*DATA FOR THIS EXERCISE:*

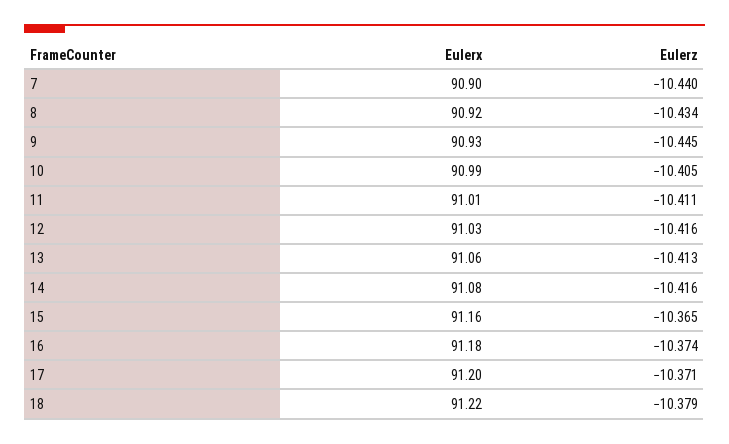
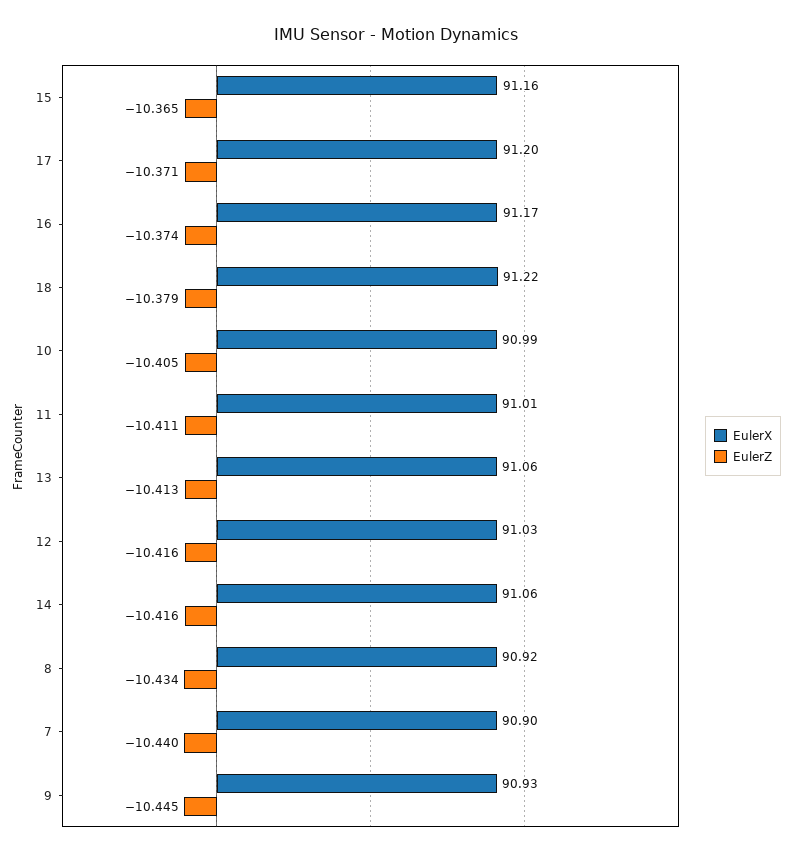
  {
    "Eulerx": {
      "7": 90.9,
      "8": 90.92,
      "9": 90.93,
      "10": 90.99,
      "11": 91.01,
      "12": 91.03,
      "13": 91.06,
-     "14": 91.08,
+     "14": 91.06,
      "15": 91.16,
-     "16": 91.18,
+     "16": 91.17,
      "17": 91.2,
      "18": 91.22
    },
    "Eulerz": {
      "7": -10.44,
      "8": -10.434,
      "9": -10.445,
      "10": -10.405,
      "11": -10.411,
      "12": -10.416,
      "13": -10.413,
      "14": -10.416,
      "15": -10.365,
      "16": -10.374,
      "17": -10.371,
      "18": -10.379
    }
  }

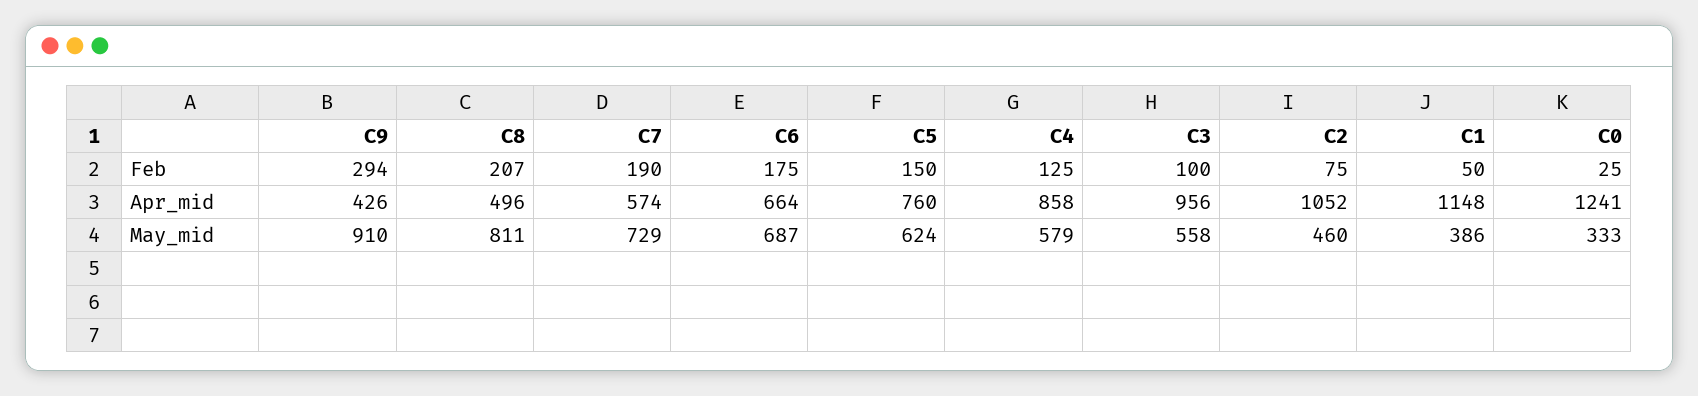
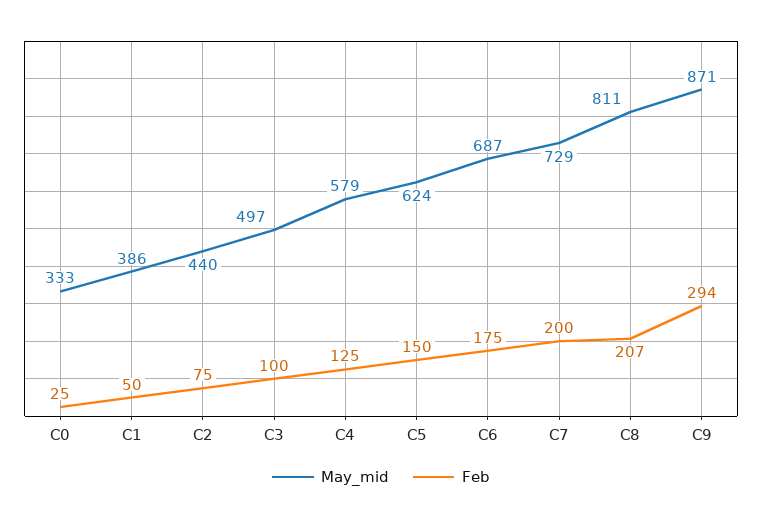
  {
    "Feb": {
      "C9": 294,
      "C8": 207,
-     "C7": 190,
+     "C7": 200,
      "C6": 175,
      "C5": 150,
      "C4": 125,
      "C3": 100,
      "C2": 75,
      "C1": 50,
      "C0": 25
    },
-   "Apr_mid": {
-     "C9": 426,
-     "C8": 496,
-     "C7": 574,
-     "C6": 664,
-     "C5": 760,
-     "C4": 858,
-     "C3": 956,
-     "C2": 1052,
-     "C1": 1148,
-     "C0": 1241
-   },
    "May_mid": {
-     "C9": 910,
+     "C9": 871,
      "C8": 811,
      "C7": 729,
      "C6": 687,
      "C5": 624,
      "C4": 579,
-     "C3": 558,
+     "C3": 497,
-     "C2": 460,
+     "C2": 440,
      "C1": 386,
      "C0": 333
    }
  }

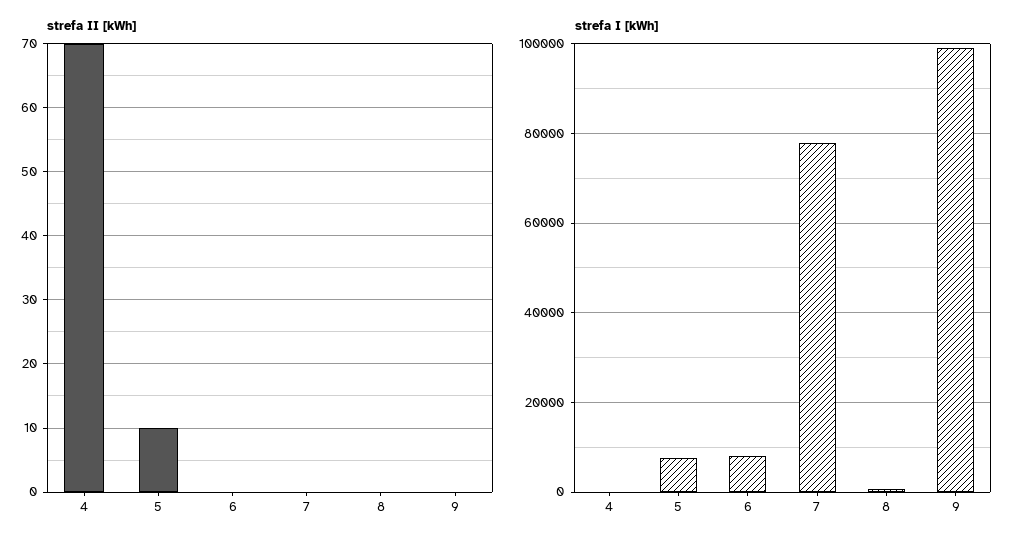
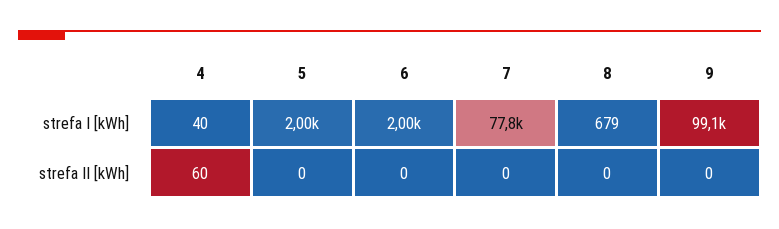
  {
    "strefa II [kWh]": {
-     "4": 70,
+     "4": 60,
-     "5": 10,
+     "5": 0,
      "6": 0,
      "7": 0,
      "8": 0,
      "9": 0
    },
    "strefa I [kWh]": {
      "4": 40,
-     "5": 8000,
+     "5": 2000,
-     "6": 8000,
+     "6": 2000,
      "7": 77800,
      "8": 679,
      "9": 99100
    }
  }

*WHAT THE TASK ASKS:* Write out the records in full and exactly, omitting the pictures they hold.

*SOLUTION TO THE PROBLEM:*
  {
    "Eulerx": {
      "7": 90.9,
      "8": 90.92,
      "9": 90.93,
      "10": 90.99,
      "11": 91.01,
      "12": 91.03,
      "13": 91.06,
-     "14": 91.08,
+     "14": 91.06,
      "15": 91.16,
-     "16": 91.18,
+     "16": 91.17,
      "17": 91.2,
      "18": 91.22
    },
    "Eulerz": {
      "7": -10.44,
      "8": -10.434,
      "9": -10.445,
      "10": -10.405,
      "11": -10.411,
      "12": -10.416,
      "13": -10.413,
      "14": -10.416,
      "15": -10.365,
      "16": -10.374,
      "17": -10.371,
      "18": -10.379
    }
  }

  {
    "Feb": {
      "C9": 294,
      "C8": 207,
-     "C7": 190,
+     "C7": 200,
      "C6": 175,
      "C5": 150,
      "C4": 125,
      "C3": 100,
      "C2": 75,
      "C1": 50,
      "C0": 25
    },
-   "Apr_mid": {
-     "C9": 426,
-     "C8": 496,
-     "C7": 574,
-     "C6": 664,
-     "C5": 760,
-     "C4": 858,
-     "C3": 956,
-     "C2": 1052,
-     "C1": 1148,
-     "C0": 1241
-   },
    "May_mid": {
-     "C9": 910,
+     "C9": 871,
      "C8": 811,
      "C7": 729,
      "C6": 687,
      "C5": 624,
      "C4": 579,
-     "C3": 558,
+     "C3": 497,
-     "C2": 460,
+     "C2": 440,
      "C1": 386,
      "C0": 333
    }
  }

  {
    "strefa II [kWh]": {
-     "4": 70,
+     "4": 60,
-     "5": 10,
+     "5": 0,
      "6": 0,
      "7": 0,
      "8": 0,
      "9": 0
    },
    "strefa I [kWh]": {
      "4": 40,
-     "5": 8000,
+     "5": 2000,
-     "6": 8000,
+     "6": 2000,
      "7": 77800,
      "8": 679,
      "9": 99100
    }
  }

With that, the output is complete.